Output as a JSON list of strings the lines from the start of the records through the line that contains "Sept Vies - Affiche 40x60cm", one string per line and with blank lines omitted.

[Items from a dataset]
──────
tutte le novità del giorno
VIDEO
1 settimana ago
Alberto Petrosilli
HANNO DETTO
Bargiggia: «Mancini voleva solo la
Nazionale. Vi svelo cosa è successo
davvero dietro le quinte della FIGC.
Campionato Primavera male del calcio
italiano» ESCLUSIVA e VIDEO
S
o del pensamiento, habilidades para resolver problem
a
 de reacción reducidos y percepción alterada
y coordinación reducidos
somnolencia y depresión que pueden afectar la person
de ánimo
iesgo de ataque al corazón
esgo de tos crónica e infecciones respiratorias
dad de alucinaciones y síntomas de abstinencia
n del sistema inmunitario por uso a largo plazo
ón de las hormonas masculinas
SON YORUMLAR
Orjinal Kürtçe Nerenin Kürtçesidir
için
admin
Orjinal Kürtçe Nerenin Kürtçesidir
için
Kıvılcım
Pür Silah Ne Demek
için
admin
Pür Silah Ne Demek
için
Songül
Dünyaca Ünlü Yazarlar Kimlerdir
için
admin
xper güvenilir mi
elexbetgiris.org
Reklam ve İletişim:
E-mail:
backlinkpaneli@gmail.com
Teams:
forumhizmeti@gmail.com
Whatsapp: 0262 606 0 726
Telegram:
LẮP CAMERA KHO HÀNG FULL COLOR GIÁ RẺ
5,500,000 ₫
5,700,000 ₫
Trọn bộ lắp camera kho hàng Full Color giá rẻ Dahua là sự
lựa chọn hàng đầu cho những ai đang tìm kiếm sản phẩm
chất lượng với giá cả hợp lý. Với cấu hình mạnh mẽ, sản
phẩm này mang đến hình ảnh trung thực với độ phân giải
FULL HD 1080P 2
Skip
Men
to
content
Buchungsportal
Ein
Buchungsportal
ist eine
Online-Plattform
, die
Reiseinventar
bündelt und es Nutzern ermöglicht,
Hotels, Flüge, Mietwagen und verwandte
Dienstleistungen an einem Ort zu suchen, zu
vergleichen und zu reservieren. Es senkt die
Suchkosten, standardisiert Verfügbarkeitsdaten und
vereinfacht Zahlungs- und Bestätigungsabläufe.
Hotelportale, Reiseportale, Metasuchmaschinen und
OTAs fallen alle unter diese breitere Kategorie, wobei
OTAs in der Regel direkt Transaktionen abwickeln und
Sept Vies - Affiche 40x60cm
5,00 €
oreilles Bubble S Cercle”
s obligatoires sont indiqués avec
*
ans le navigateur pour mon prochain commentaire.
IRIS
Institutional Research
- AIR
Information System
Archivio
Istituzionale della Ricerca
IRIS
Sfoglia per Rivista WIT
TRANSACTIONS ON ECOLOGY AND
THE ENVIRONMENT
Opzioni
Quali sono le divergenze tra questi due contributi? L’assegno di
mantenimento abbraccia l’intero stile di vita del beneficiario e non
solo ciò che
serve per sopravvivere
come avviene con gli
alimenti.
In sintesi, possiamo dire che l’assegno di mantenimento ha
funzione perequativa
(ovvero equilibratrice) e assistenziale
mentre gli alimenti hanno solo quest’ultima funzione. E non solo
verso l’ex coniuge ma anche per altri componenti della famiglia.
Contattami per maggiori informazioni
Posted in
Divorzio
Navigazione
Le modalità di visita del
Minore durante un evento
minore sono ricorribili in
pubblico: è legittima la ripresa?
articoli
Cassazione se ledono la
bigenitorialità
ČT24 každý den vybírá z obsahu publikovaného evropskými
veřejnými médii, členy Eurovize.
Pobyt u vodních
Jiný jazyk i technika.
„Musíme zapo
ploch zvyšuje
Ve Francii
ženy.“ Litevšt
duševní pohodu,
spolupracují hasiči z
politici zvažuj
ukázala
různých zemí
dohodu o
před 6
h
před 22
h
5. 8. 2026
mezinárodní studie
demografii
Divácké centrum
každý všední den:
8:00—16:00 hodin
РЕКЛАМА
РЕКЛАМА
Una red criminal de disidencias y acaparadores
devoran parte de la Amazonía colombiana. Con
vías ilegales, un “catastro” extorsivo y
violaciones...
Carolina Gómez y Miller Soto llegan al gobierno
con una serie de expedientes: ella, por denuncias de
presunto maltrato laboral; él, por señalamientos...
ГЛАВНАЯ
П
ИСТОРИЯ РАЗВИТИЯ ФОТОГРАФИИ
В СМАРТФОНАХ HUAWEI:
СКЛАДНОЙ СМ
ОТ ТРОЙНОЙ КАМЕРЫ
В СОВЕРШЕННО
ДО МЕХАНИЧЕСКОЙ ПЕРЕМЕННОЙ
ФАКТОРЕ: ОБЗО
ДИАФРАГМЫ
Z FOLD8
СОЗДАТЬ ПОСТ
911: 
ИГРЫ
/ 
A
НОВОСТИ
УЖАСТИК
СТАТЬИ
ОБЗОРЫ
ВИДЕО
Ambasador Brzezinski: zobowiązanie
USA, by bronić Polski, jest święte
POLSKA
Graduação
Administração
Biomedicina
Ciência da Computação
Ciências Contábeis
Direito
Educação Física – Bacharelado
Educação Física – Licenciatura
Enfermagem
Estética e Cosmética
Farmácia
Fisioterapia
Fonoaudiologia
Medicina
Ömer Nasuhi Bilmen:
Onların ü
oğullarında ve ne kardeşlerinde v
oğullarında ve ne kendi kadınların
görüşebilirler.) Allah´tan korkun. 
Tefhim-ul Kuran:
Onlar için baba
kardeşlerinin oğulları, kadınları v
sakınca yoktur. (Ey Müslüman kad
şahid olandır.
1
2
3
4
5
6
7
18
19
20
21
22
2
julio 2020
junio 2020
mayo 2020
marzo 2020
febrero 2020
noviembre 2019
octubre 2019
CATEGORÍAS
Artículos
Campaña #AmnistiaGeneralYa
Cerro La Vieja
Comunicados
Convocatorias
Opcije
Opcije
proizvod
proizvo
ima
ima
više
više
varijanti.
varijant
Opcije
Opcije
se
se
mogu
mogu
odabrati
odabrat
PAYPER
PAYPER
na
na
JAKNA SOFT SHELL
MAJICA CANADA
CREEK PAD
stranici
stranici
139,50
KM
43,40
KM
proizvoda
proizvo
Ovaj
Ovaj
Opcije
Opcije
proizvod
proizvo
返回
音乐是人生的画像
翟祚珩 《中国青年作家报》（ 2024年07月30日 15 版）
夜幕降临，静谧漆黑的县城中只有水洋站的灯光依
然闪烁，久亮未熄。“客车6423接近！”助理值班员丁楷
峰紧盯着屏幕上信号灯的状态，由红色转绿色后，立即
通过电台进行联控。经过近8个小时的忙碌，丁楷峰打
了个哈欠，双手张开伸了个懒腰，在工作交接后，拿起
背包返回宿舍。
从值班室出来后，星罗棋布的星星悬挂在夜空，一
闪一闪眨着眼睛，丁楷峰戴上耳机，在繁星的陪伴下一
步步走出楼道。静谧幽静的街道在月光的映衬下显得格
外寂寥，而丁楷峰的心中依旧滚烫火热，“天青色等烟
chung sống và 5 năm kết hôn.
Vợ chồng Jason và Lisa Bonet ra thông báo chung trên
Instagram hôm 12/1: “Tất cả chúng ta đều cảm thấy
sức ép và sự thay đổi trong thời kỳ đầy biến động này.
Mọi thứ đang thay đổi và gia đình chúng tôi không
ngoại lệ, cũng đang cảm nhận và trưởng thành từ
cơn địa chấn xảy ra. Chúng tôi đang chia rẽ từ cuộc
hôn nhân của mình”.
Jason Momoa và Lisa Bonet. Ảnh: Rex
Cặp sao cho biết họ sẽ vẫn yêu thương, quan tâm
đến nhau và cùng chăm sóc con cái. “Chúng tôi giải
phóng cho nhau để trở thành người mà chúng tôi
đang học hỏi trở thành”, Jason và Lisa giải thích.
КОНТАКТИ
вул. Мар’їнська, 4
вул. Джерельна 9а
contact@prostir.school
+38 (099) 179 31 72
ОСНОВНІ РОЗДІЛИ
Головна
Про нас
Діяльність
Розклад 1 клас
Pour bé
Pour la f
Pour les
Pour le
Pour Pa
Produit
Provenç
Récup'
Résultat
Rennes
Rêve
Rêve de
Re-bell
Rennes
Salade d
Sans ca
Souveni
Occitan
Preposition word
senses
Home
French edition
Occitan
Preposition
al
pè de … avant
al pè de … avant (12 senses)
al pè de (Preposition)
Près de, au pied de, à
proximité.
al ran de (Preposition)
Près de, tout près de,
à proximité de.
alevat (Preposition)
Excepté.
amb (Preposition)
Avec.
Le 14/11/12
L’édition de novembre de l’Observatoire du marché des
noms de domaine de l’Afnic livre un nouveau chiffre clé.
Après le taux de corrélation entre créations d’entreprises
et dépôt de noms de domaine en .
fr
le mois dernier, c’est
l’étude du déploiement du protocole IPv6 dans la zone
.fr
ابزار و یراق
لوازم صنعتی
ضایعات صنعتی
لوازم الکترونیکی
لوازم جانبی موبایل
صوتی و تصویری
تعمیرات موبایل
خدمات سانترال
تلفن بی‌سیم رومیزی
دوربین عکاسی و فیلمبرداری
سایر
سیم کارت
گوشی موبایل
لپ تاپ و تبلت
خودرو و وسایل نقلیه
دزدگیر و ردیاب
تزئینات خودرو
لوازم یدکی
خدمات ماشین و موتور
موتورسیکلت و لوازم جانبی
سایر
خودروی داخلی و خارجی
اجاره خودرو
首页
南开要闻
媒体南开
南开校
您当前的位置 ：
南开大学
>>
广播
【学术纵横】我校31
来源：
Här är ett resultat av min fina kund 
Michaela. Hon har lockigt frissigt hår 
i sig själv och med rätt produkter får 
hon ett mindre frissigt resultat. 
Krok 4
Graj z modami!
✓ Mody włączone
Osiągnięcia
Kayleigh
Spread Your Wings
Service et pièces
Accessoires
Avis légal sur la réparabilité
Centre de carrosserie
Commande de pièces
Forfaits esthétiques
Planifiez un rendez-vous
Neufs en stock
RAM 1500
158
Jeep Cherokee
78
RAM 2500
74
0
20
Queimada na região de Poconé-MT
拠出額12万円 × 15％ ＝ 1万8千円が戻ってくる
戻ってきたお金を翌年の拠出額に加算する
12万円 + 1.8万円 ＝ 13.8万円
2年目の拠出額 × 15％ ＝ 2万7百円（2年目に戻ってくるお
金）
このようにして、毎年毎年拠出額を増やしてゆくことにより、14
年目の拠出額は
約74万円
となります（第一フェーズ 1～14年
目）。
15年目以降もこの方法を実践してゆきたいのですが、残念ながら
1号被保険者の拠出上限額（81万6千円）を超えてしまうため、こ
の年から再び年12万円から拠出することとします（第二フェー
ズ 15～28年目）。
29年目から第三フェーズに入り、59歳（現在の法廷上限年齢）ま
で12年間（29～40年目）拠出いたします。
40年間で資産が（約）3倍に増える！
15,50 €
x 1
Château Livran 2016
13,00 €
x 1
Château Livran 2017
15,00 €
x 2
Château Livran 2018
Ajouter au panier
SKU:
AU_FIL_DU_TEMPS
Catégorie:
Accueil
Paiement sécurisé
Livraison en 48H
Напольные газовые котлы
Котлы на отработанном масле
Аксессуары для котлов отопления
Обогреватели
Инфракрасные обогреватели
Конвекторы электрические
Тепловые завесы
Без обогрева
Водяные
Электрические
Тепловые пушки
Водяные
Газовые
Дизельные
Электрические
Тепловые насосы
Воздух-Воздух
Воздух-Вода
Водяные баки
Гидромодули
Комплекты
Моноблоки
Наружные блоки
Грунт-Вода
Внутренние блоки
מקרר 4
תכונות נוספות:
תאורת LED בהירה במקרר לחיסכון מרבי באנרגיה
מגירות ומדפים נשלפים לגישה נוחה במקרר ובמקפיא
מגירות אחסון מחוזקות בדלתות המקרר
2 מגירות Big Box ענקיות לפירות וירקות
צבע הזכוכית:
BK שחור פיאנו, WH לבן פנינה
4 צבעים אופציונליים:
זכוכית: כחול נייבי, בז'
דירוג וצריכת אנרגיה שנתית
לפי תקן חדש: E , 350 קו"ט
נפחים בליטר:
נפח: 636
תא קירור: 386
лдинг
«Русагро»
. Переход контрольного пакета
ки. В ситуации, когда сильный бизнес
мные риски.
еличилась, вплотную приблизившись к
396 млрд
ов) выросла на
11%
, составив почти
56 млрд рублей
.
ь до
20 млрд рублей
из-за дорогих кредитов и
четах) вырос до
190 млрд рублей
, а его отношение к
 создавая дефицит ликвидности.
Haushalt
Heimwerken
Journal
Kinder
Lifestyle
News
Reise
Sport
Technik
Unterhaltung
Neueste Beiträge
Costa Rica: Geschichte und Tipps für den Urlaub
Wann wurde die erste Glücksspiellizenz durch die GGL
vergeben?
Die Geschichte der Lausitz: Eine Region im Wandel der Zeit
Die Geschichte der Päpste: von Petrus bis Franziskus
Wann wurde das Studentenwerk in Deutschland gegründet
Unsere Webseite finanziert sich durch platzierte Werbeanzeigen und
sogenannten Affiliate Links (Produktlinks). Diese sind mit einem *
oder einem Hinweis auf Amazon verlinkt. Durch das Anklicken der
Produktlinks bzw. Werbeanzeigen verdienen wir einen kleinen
──────
### SOLVED EXERCISE
[
  "tutte le novità del giorno",
  "VIDEO",
  "1 settimana ago",
  "Alberto Petrosilli",
  "HANNO DETTO",
  "Bargiggia: «Mancini voleva solo la",
  "Nazionale. Vi svelo cosa è successo",
  "davvero dietro le quinte della FIGC.",
  "Campionato Primavera male del calcio",
  "italiano» ESCLUSIVA e VIDEO",
  "S",
  "o del pensamiento, habilidades para resolver problem",
  "a",
  " de reacción reducidos y percepción alterada",
  "y coordinación reducidos",
  "somnolencia y depresión que pueden afectar la person",
  "de ánimo",
  "iesgo de ataque al corazón",
  "esgo de tos crónica e infecciones respiratorias",
  "dad de alucinaciones y síntomas de abstinencia",
  "n del sistema inmunitario por uso a largo plazo",
  "ón de las hormonas masculinas",
  "SON YORUMLAR",
  "Orjinal Kürtçe Nerenin Kürtçesidir",
  "için",
  "admin",
  "Orjinal Kürtçe Nerenin Kürtçesidir",
  "için",
  "Kıvılcım",
  "Pür Silah Ne Demek",
  "için",
  "admin",
  "Pür Silah Ne Demek",
  "için",
  "Songül",
  "Dünyaca Ünlü Yazarlar Kimlerdir",
  "için",
  "admin",
  "xper güvenilir mi",
  "elexbetgiris.org",
  "Reklam ve İletişim:",
  "E-mail:",
  "backlinkpaneli@gmail.com",
  "Teams:",
  "forumhizmeti@gmail.com",
  "Whatsapp: 0262 606 0 726",
  "Telegram:",
  "LẮP CAMERA KHO HÀNG FULL COLOR GIÁ RẺ",
  "5,500,000 ₫",
  "5,700,000 ₫",
  "Trọn bộ lắp camera kho hàng Full Color giá rẻ Dahua là sự",
  "lựa chọn hàng đầu cho những ai đang tìm kiếm sản phẩm",
  "chất lượng với giá cả hợp lý. Với cấu hình mạnh mẽ, sản",
  "phẩm này mang đến hình ảnh trung thực với độ phân giải",
  "FULL HD 1080P 2",
  "Skip",
  "Men",
  "to",
  "content",
  "Buchungsportal",
  "Ein",
  "Buchungsportal",
  "ist eine",
  "Online-Plattform",
  ", die",
  "Reiseinventar",
  "bündelt und es Nutzern ermöglicht,",
  "Hotels, Flüge, Mietwagen und verwandte",
  "Dienstleistungen an einem Ort zu suchen, zu",
  "vergleichen und zu reservieren. Es senkt die",
  "Suchkosten, standardisiert Verfügbarkeitsdaten und",
  "vereinfacht Zahlungs- und Bestätigungsabläufe.",
  "Hotelportale, Reiseportale, Metasuchmaschinen und",
  "OTAs fallen alle unter diese breitere Kategorie, wobei",
  "OTAs in der Regel direkt Transaktionen abwickeln und",
  "Sept Vies - Affiche 40x60cm"
]